On the atmosphere of the game:
“These kids are going to be playing in front of a lot of big time crowds during their lives, during their careers. We’re fortunate that in our
program, we’re able to schedule some games that can produce a high level of attendance, and same thing with Gonzaga. When we had an
opportunity to talk about this game, Mark [Few] and I wanted to play this game. It’s a showcase game. They have an amazing program and so
do we, so it’ll attract a lot of attention. It’s probably the game of the year so far. We all realized it. Las Vegas has really become an amazing
basketball town. Obviously, with Tark [Jerry Tarkanian] with UNLV, but with all the tournaments being run here – I wish they’d still bring those
AAU tournaments back at the end of July. Las Vegas is a huge sports town, so we wanted to play the game here. We played the first collegiate
game here (at T-Mobile Arena) a few years ago, so we wanted to come back.”

On sophomore Mark Williams’ development since last season:
“The COVID year hurt all those kids because they didn’t have a summer and a fall of individual preparation before their season. Mark came on
during the last month of the season. He had 23 [points] and 19 [rebounds] against Louisville, and then we got COVID. He’s just continued to
build on that. I really believe that Theo John has helped him, and he helped us today too with those two buckets when Paolo [Banchero] was
out. Theo is the best teammate and he’s tough. He started at Marquette, and for them to be able to play and work together, he’s playing
against a high-level talent every day. Theo talks to him during the game, and it’s helped him. Because we play fast, Mark, his stride – how he
runs, how he runs – has changed. Instead of a walk-up offense, we run. That’s good for him. He’s going to keep getting better. Again, he and
Chet [Holmgren] – it’s tough to get a shot off close to the bucket.”

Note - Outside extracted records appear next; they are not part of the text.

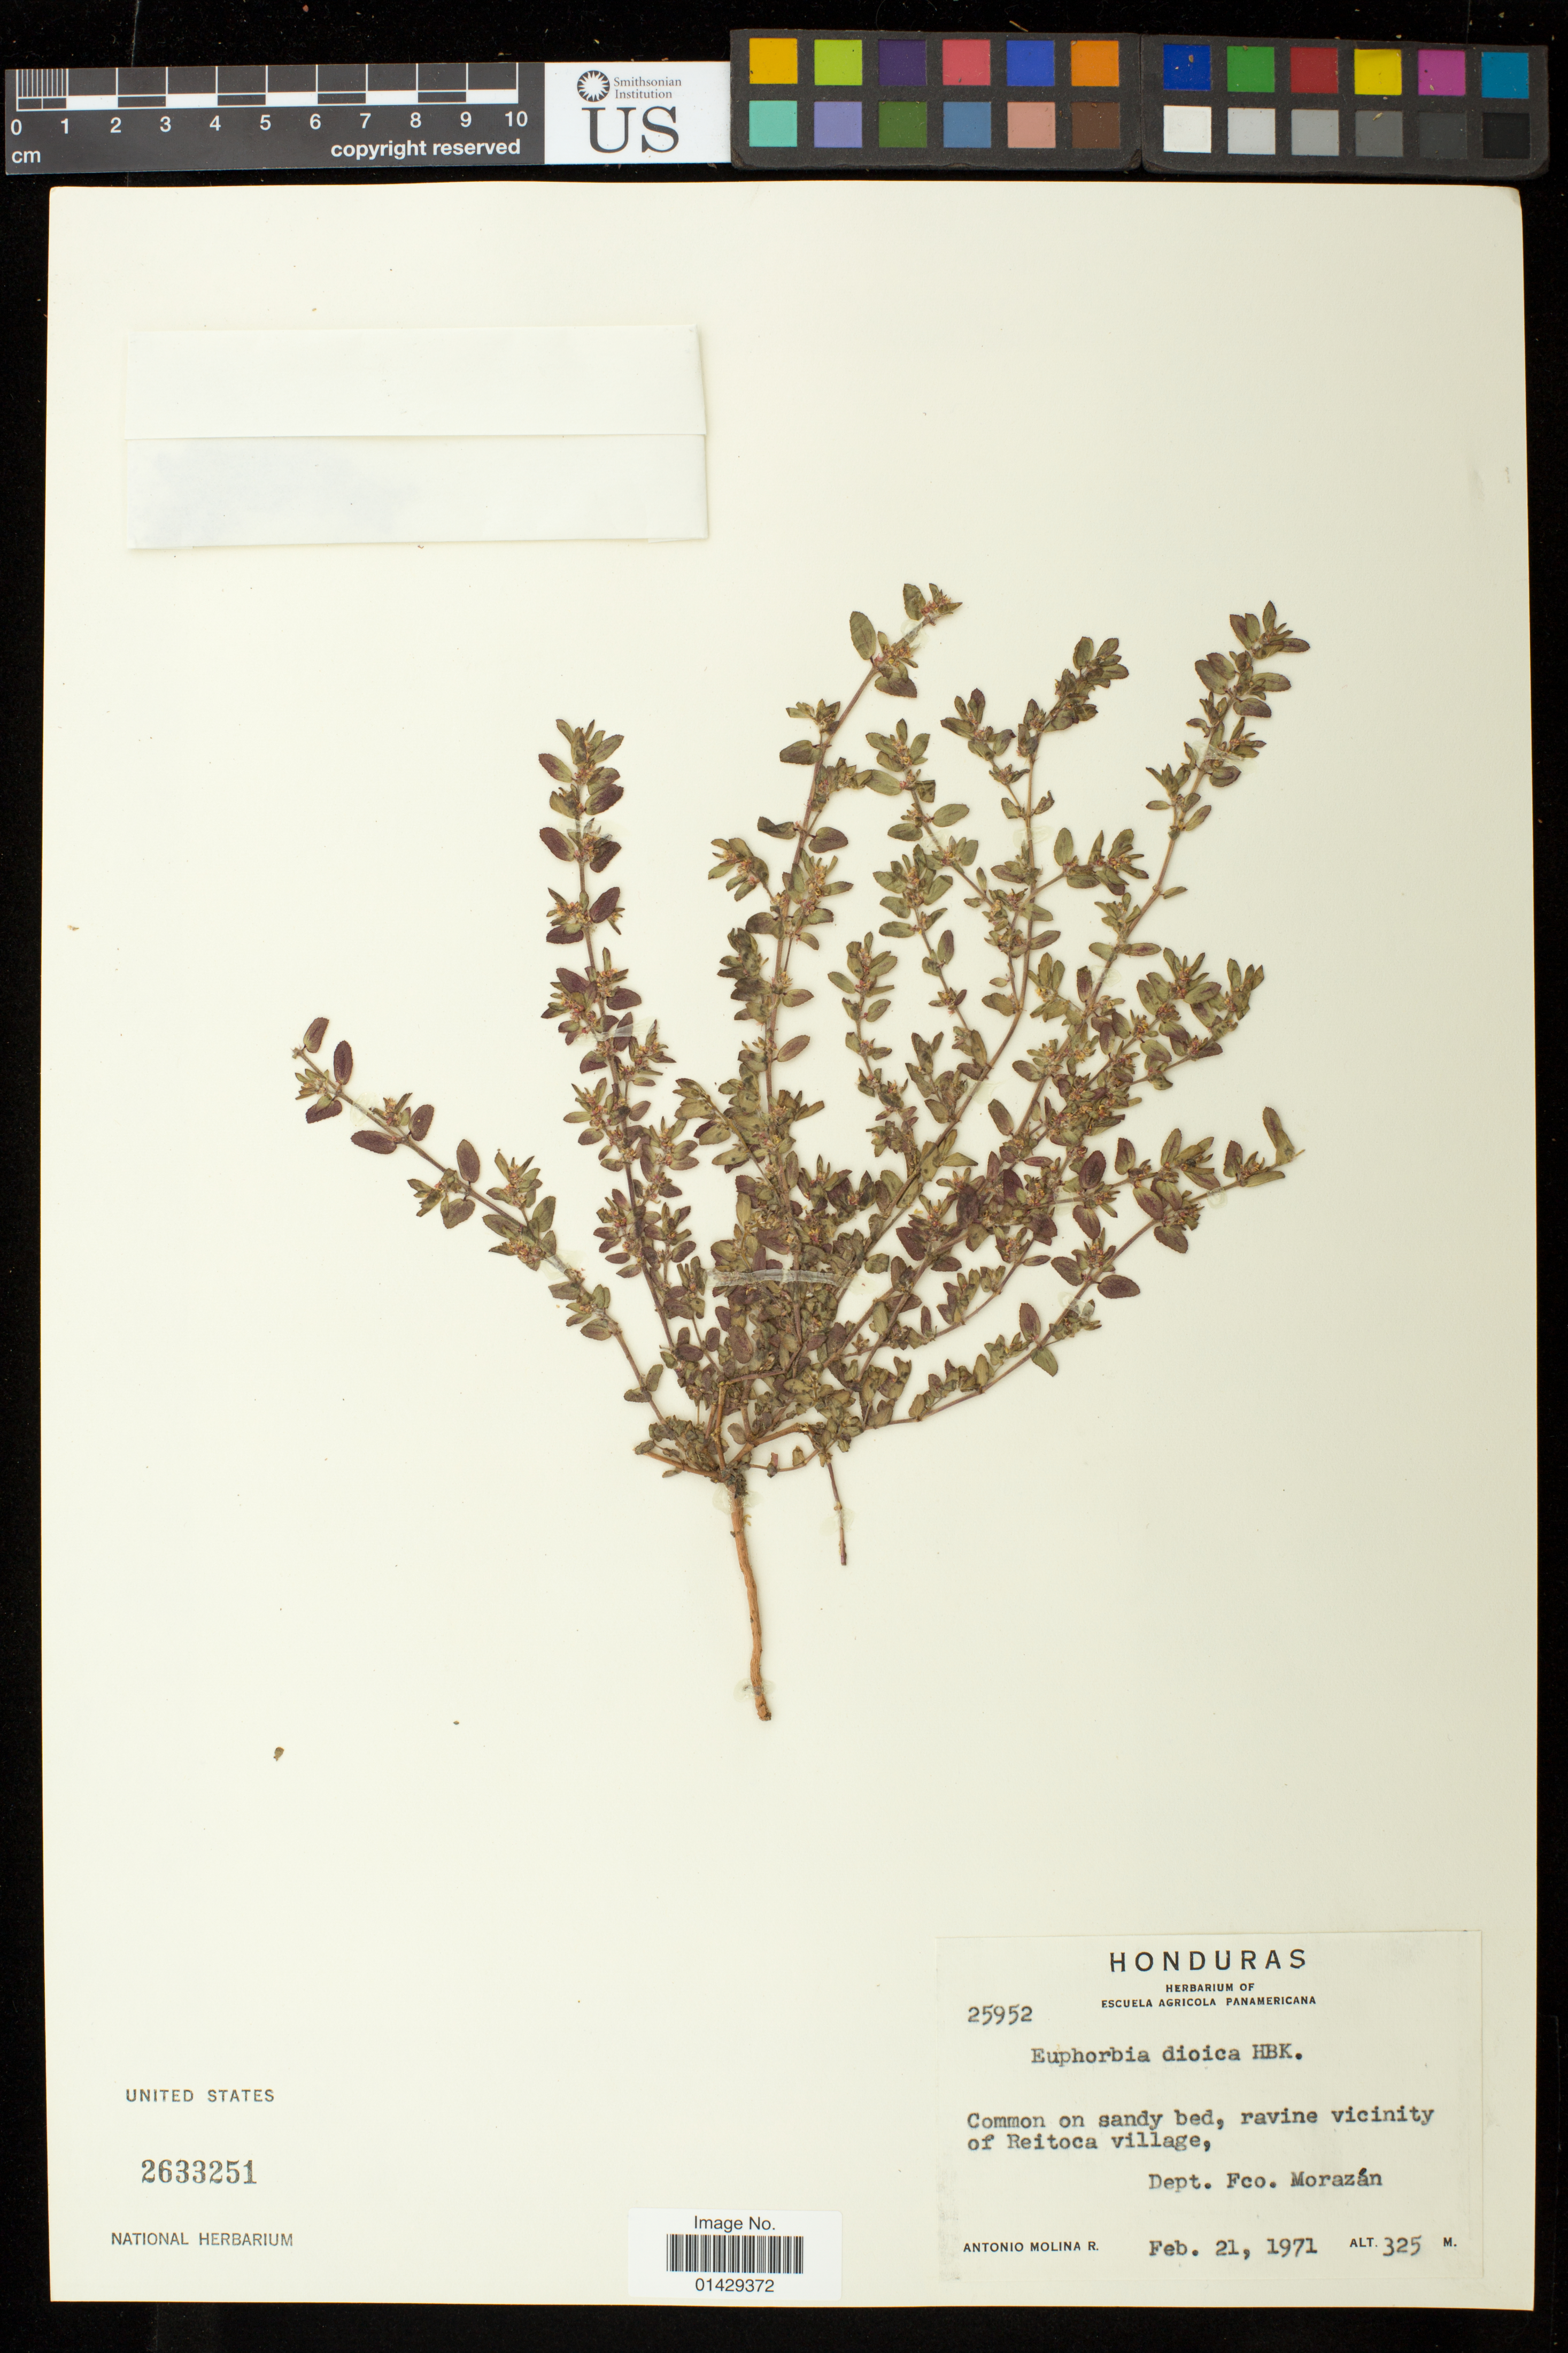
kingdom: Plantae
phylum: Tracheophyta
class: Magnoliopsida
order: Malpighiales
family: Euphorbiaceae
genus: Euphorbia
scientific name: Euphorbia dioeca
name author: Kunth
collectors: A. Molina R.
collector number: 25952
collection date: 1971-02-21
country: Honduras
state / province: Fco. Morazán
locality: Ravine vicinity of Reitoca village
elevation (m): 325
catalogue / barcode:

On junior Wendell Moore Jr.’s growth as a player and leader:
“If you try to look at only one way of becoming successful, a lot of people are never going to be successful. You have to find your way, and
accept coaching, accept guidance. Wendell – he was only 18 [when he arrived at Duke]. Two of our kids, Trevor [Keels] and AJ [Griffin] are 18.
They’re not 20, they’re 18. Wendell is 20. He spent seven weeks this April and May changing how he ran, how he walked. He busted his butt with
our medical people. He’s an inch taller, he’s a better athlete, his force and how he runs has changed and he took a look at himself and said,
‘These are the things [I need to improve on], how I walk, how I run,’ and it’s worked out. But you have to be open to that, and then you have to
work. He's worked really hard. That kid is really having a hell of a year. He’s my captain. I love what my guys did. I love my team. They’re really together.